What you are asked to do:
Retype the following data exactly, but leave its pictures out.

Data provided:
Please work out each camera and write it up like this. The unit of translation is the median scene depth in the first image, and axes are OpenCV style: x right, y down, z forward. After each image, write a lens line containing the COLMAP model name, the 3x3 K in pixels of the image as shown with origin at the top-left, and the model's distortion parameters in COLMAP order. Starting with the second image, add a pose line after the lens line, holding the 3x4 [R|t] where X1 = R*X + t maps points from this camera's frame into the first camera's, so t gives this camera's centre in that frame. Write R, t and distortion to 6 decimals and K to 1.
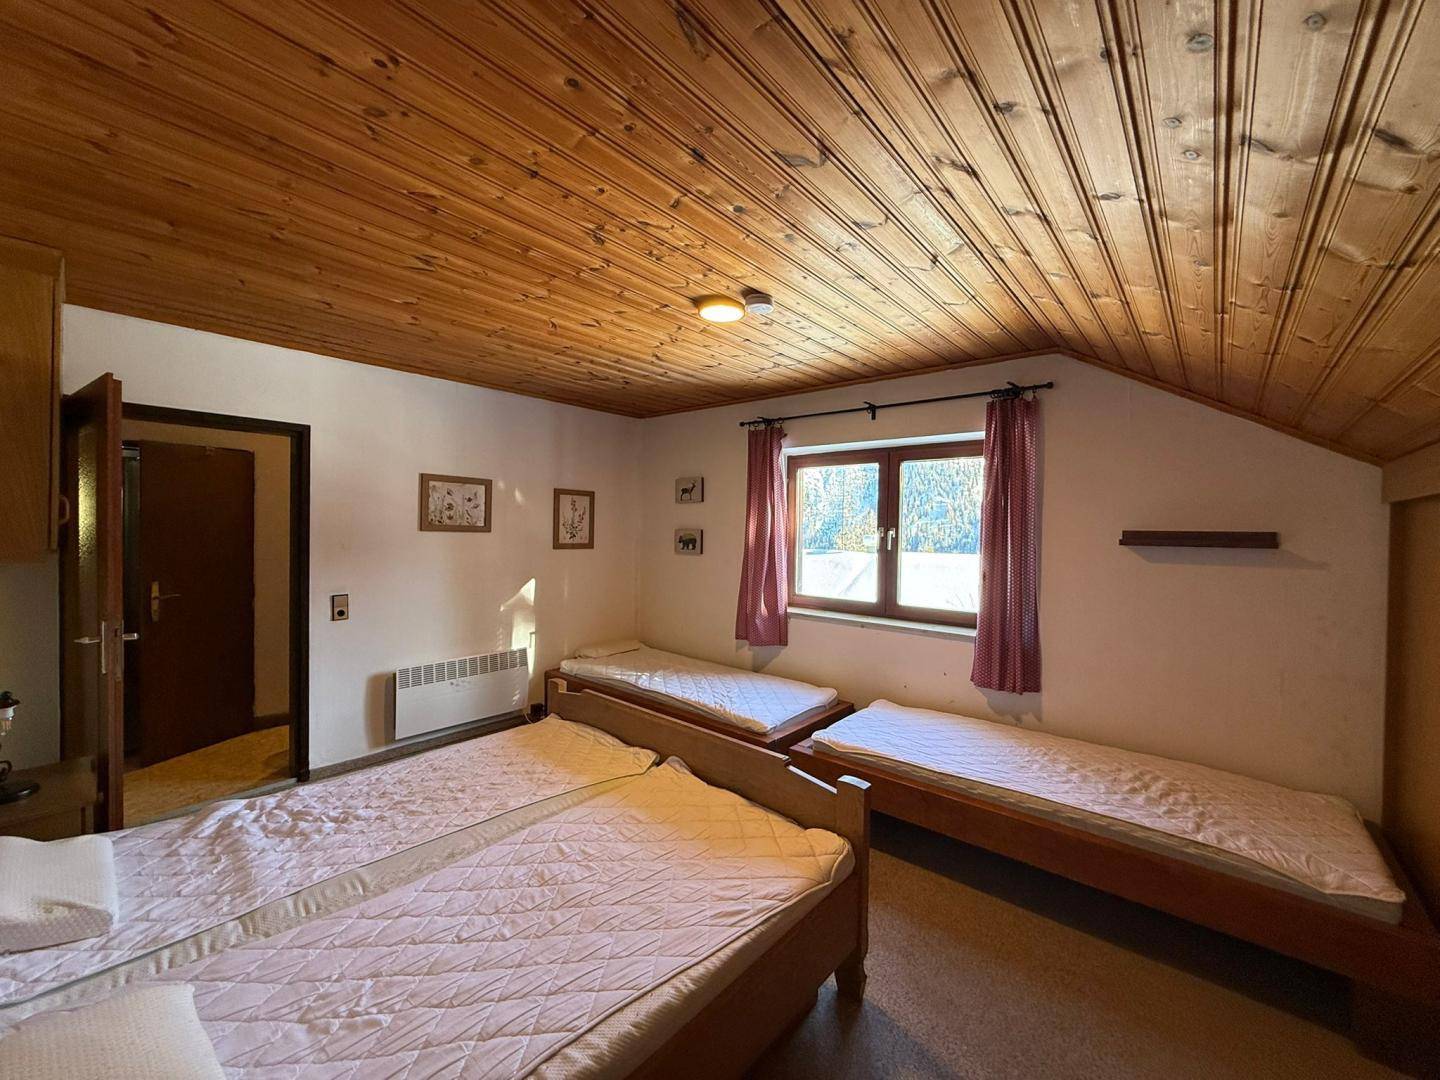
lens RADIAL K [[579.0, 0, 717.5], [0, 579.0, 537.0], [0, 0, 1]] dist [0.002842, 0.000019]
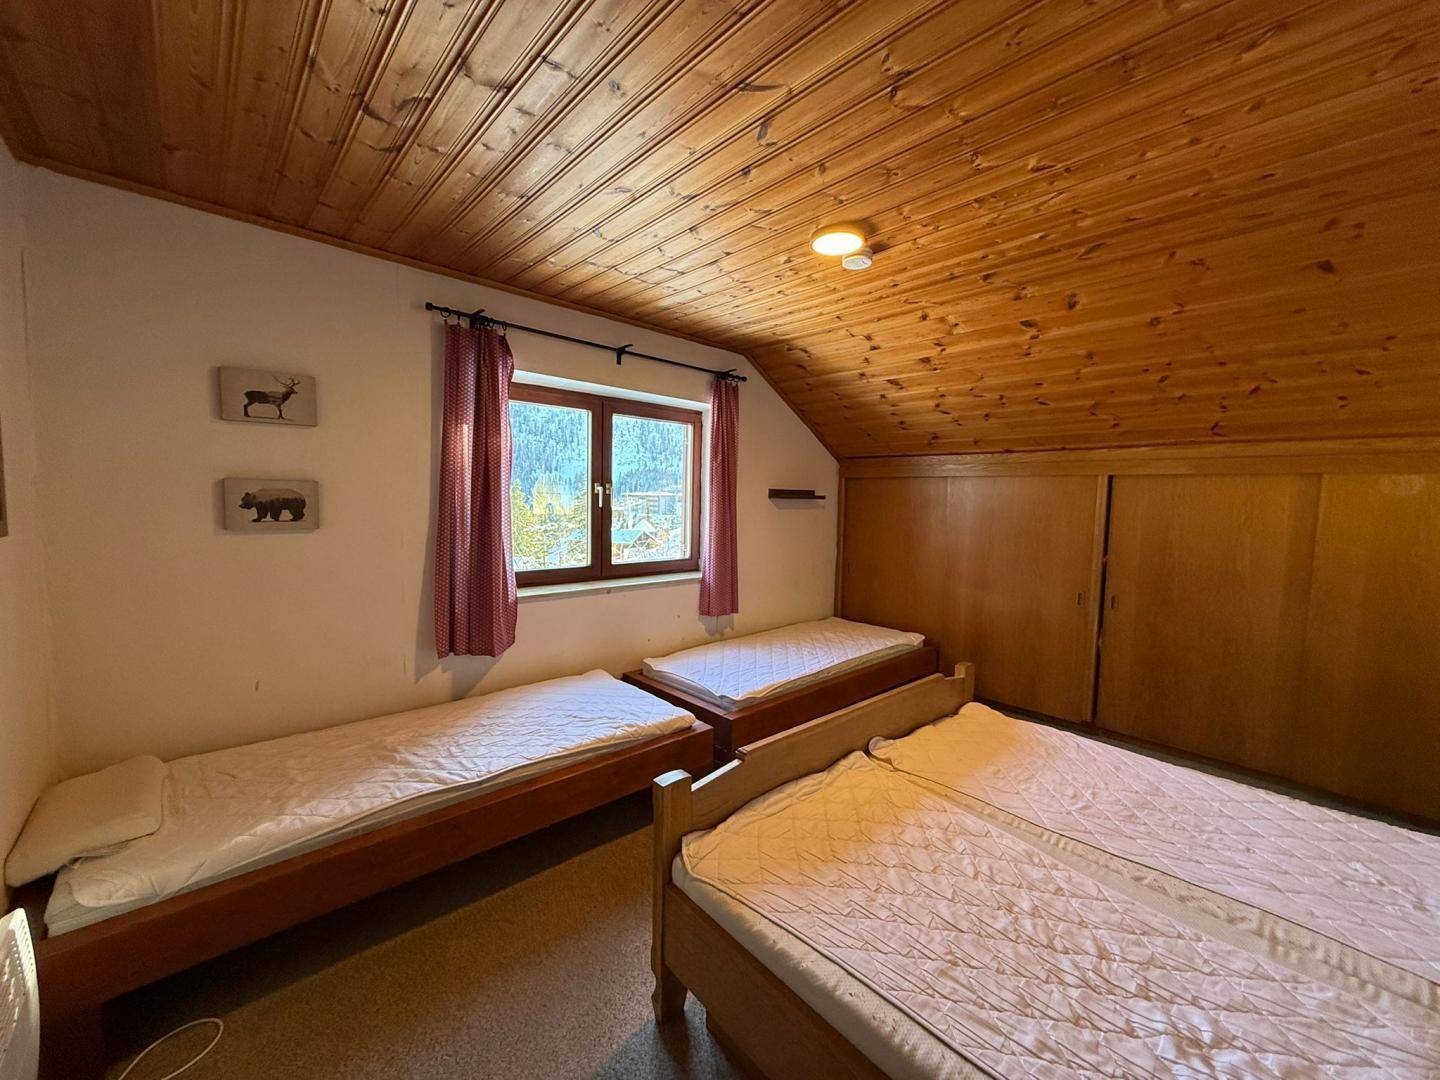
lens RADIAL K [[579.0, 0, 720.0], [0, 579.0, 534.1], [0, 0, 1]] dist [0.002842, 0.000019]
pose [[0.099447, -0.081721, 0.991681, -0.636903], [-0.005982, 0.996555, 0.082722, -0.013055], [-0.995025, -0.014159, 0.098616, 0.747221]]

Task result:
Please work out each camera and write it up like this. The unit of translation is the median scene depth in the first image, and axes are OpenCV style: x right, y down, z forward. After each image, write a lens line containing the COLMAP model name, the 3x3 K in pixels of the image as shown with origin at the top-left, and the model's distortion parameters in COLMAP order. Starting with the second image, add a pose line after the lens line, holding the 3x4 [R|t] where X1 = R*X + t maps points from this camera's frame into the first camera's, so t gives this camera's centre in that frame. Write R, t and distortion to 6 decimals and K to 1.
lens RADIAL K [[579.0, 0, 717.5], [0, 579.0, 537.0], [0, 0, 1]] dist [0.002842, 0.000019]
lens RADIAL K [[579.0, 0, 720.0], [0, 579.0, 534.1], [0, 0, 1]] dist [0.002842, 0.000019]
pose [[0.099447, -0.081721, 0.991681, -0.636903], [-0.005982, 0.996555, 0.082722, -0.013055], [-0.995025, -0.014159, 0.098616, 0.747221]]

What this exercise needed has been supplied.